Stored data entries

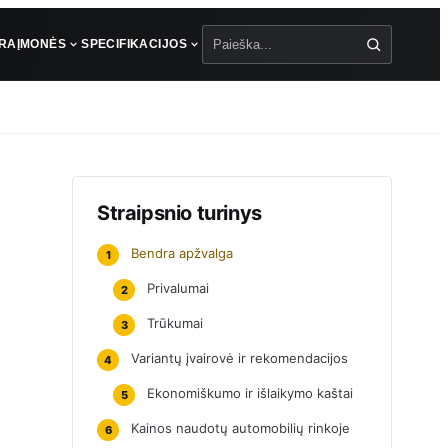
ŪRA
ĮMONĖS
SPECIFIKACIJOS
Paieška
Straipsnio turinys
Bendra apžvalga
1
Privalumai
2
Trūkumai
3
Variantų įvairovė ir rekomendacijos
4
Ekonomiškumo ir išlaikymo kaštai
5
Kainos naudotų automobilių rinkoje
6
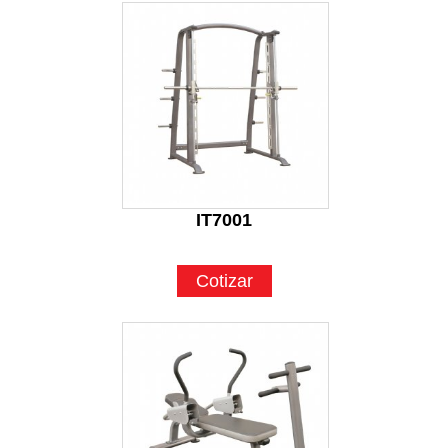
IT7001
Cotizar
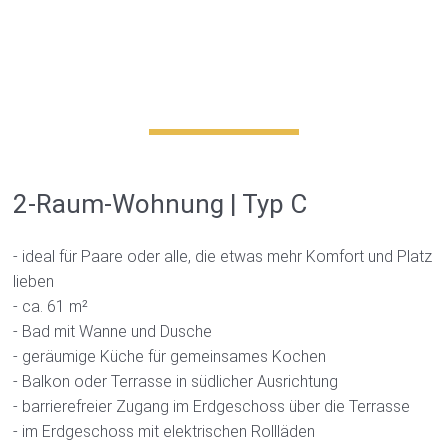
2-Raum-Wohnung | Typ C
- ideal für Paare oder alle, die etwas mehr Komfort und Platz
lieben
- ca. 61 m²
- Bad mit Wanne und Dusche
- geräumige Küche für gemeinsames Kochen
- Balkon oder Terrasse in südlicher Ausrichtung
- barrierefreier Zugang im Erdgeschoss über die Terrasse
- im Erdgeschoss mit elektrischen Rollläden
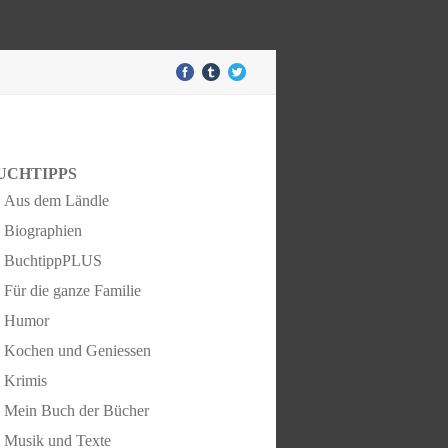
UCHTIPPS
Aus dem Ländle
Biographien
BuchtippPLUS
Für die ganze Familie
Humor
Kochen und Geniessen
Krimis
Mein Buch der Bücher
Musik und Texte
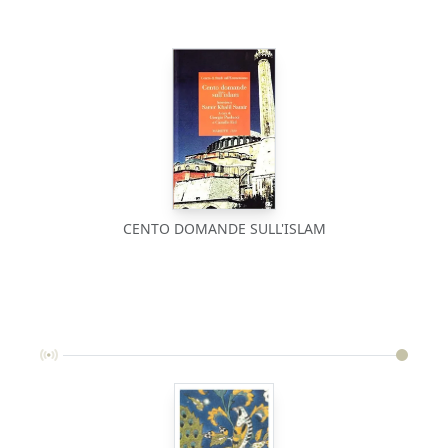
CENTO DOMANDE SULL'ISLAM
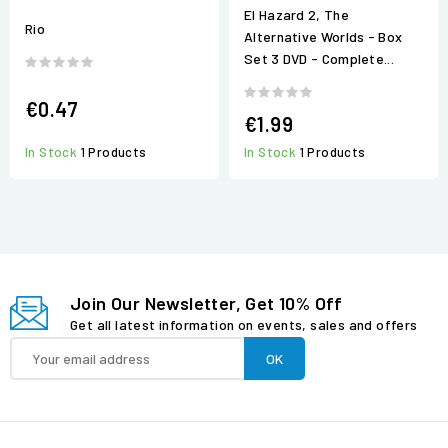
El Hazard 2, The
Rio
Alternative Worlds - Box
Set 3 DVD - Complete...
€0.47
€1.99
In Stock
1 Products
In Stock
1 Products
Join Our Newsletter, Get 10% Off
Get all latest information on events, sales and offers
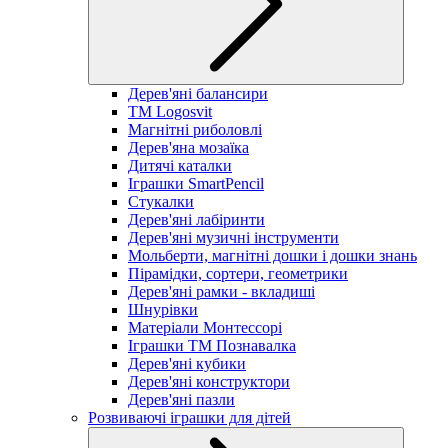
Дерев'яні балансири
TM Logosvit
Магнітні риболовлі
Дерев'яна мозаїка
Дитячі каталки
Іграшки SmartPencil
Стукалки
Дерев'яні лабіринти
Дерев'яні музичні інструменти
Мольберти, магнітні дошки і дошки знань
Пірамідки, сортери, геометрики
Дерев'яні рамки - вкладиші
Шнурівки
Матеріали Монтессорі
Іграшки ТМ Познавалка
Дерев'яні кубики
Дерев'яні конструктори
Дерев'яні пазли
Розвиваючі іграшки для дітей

WHAT YOU HAVE TO DO — Give back exactly the lines from the one with "Aus dem Ländle" through the end of the records above, inclusive, and omit any pictures.

TASK SOLUTION —
Aus dem Ländle
Biographien
BuchtippPLUS
Für die ganze Familie
Humor
Kochen und Geniessen
Krimis
Mein Buch der Bücher
Musik und Texte
CENTO DOMANDE SULL'ISLAM
El Hazard 2, The
Rio
Alternative Worlds - Box
Set 3 DVD - Complete...
€0.47
€1.99
In Stock
1 Products
In Stock
1 Products
Join Our Newsletter, Get 10% Off
Get all latest information on events, sales and offers
Дерев'яні балансири
TM Logosvit
Магнітні риболовлі
Дерев'яна мозаїка
Дитячі каталки
Іграшки SmartPencil
Стукалки
Дерев'яні лабіринти
Дерев'яні музичні інструменти
Мольберти, магнітні дошки і дошки знань
Пірамідки, сортери, геометрики
Дерев'яні рамки - вкладиші
Шнурівки
Матеріали Монтессорі
Іграшки ТМ Познавалка
Дерев'яні кубики
Дерев'яні конструктори
Дерев'яні пазли
Розвиваючі іграшки для дітей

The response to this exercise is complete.